Growing up in the 1980s, Brown listened to r&b, funk and reggae, but he also gravitated toward jazz-fusion sounds. “It wasn’t until much later that I finally got into more traditional artists, like Bird and Coltrane,” he said.

As a youngster, Brown learned to play guitar and then transitioned to bass at the age of 17. As a teen, he would play along with pop songs on the radio for hours on end. When he attempted to play along with the weekly jazz program, however, Brown found himself completely lost.

“At that point I knew I had a hell of a lot of work to do,” he said. Brown began listening to Jaco Pastorius, Victor Bailey, Jimmy Haslip and Alain Caron, studying the chords and scales as well as the solos.

Around age 19, Brown heard Steve Coleman’s 1991 album Black Science and experienced an epiphany: “Stylistically, it was the music that played in my house as a kid, but the rhythms were even more structured than those I’d come to know and love playing progressive rock in the band I was in at the time. It was like some sort of spiritual homecoming.”

The versatile Brown has been active on Toronto’s music scene since 1992, contributing to more than over 40 recordings that range from jazz to funk, Latin, traditional Asian and Arabic music. He has also appeared as a musician in the feature film Glitter, the TV movie The Natalie Cole Story and the television series Soul Food.

In 1999 Brown joined Andy Milne’s band Dapp Theory, contributing to two of the band’s albums. “Andy was the keyboard player in Steve’s Five Elements group, and I think it was during my time with [Dapp Theory] that I started to find my voice as a bass player,” Brown said. “It definitely planted the initial seeds for me as a composer.”

In 2004 Brown formed the group rinsethealgorithm, with the goal of modernizing jazz as dance music. “The term ‘rinse’ is used in DJ culture,” he explained. “To accomplish a given task at a very high level is to ‘rinse’ it; the algorithm refers to that task.”

Rooted in the jazz tradition, Brown’s music is also influenced by the jazz-rock and jazz-funk of the past—including music by Miles Davis, Weather Report and John Scofield—as well as hip-hop, r&b, funk and the style known as broken beat.

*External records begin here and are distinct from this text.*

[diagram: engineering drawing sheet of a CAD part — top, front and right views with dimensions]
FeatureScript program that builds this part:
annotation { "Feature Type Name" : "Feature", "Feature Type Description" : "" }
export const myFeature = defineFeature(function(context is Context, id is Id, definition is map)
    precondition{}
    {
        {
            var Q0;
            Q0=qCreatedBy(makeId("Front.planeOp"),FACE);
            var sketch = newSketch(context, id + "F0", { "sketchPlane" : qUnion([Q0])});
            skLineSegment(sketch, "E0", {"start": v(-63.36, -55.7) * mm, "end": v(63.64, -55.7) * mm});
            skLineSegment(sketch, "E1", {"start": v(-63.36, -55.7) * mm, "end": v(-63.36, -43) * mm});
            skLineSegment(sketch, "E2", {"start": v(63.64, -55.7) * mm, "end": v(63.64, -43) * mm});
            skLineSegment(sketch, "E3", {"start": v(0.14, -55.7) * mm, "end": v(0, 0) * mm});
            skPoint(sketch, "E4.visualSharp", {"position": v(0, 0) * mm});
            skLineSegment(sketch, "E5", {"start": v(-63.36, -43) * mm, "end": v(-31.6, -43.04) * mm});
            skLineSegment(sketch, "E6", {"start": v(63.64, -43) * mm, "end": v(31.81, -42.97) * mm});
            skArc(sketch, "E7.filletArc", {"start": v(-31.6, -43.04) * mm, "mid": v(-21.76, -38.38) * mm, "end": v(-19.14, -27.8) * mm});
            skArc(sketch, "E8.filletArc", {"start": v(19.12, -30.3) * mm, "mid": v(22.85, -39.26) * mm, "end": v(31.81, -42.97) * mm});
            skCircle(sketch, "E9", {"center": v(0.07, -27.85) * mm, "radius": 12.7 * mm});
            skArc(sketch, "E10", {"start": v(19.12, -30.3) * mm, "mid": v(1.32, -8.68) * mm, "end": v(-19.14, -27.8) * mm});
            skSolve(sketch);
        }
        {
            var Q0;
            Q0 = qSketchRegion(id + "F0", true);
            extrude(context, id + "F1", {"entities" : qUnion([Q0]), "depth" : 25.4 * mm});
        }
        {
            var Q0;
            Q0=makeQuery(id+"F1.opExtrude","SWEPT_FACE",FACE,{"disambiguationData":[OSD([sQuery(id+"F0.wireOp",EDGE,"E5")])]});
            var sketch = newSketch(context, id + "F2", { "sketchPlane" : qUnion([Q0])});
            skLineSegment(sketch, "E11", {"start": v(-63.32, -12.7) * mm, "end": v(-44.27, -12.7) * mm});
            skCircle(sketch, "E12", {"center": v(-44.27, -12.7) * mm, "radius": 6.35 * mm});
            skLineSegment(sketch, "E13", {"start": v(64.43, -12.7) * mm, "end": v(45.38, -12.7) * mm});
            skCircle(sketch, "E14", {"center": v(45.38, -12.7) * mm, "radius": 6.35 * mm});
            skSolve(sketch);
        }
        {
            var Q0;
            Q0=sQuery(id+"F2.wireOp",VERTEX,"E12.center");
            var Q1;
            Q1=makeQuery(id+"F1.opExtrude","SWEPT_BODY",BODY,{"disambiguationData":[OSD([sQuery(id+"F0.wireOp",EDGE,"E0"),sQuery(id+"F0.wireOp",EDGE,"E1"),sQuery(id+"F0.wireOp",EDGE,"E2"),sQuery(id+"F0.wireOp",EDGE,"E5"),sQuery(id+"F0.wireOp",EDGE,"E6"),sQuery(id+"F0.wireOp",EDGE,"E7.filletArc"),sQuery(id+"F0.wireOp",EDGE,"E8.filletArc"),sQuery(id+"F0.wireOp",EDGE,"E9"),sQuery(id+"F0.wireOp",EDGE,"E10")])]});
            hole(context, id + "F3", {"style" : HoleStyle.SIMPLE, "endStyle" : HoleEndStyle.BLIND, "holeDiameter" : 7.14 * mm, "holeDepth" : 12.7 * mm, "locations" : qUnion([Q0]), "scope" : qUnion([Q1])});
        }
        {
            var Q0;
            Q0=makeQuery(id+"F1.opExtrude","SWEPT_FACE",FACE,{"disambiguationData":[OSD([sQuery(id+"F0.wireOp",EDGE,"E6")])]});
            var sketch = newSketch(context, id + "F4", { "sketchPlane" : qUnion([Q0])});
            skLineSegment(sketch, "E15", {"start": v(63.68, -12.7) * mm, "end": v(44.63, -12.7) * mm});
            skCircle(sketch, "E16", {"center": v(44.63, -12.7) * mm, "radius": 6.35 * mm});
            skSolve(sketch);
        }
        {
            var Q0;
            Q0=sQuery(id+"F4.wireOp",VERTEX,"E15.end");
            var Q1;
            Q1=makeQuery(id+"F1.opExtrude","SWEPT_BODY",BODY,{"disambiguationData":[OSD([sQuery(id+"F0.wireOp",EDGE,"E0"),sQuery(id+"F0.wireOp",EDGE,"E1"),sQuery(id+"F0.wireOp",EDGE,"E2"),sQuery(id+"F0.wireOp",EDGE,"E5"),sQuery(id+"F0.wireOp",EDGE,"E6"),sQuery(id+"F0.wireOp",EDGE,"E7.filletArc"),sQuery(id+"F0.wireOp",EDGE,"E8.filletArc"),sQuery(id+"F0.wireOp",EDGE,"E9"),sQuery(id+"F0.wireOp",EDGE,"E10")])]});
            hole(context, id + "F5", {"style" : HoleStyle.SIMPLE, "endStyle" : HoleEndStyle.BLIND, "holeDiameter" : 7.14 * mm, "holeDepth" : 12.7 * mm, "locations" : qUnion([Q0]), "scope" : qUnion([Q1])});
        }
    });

Overall, the sound is innovative and fresh, anchoring complex harmonic and melodic concepts in a groove-oriented rhythmic foundation.

The release of the group’s debut album Locutions (2008) was followed by Brown’s impactful solo bass recording Between Heaviness & Here (2014).

He has also done high-profile work as an accompanist, working with Donny McCaslin, Steve Coleman and Five Elements, James “Blood” Ulmer, Vernon Reid, Andy Narrell, Hermeto Pascoal and many others.

The catalyst for Abeng was an invitation by pianist Vijay Iyer to join the faculty at the Banff Centre for the Arts in 2012. “Working alongside Vijay and the other faculty members was very inspirational,” Brown recalled.

Nominated for a Juno award (Jazz Album of the Year: Solo), Abeng contains Brown’s most stimulating work to date. His collaborators on the disc include some of the top jazz players on the Toronto scene. Joining him are Luis Deniz (alto saxophone), Kevin Turcotte (trumpet), Kelly Jefferson (tenor saxophone), Larnell Lewis (drums) and Rosendo Chendy Leon (percussion). Piano duties are split between Chris Donnelly and Robi Botos, who also plays Fender Rhodes on one track.

Melodically and harmonically progressive, the eight original pieces showcase Brown’s signature grooves, memorable melodies and arrangements, continuing to draw on jazz-funk and jazz-rock influences as well as NYC-based artists he has worked with throughout his career (including Coleman, Rudresh Mahanthappa and Steve Lehman).

Brown creates music that is sophisticated yet accessible, challenging yet centered on groove. The compositions allow for creative ensemble playing while offering space for the individual players’ superlative solos.

The bassist said that the album’s overall message is a call for “a show of strength and unity” to challenge racism, ignorance and divisiveness.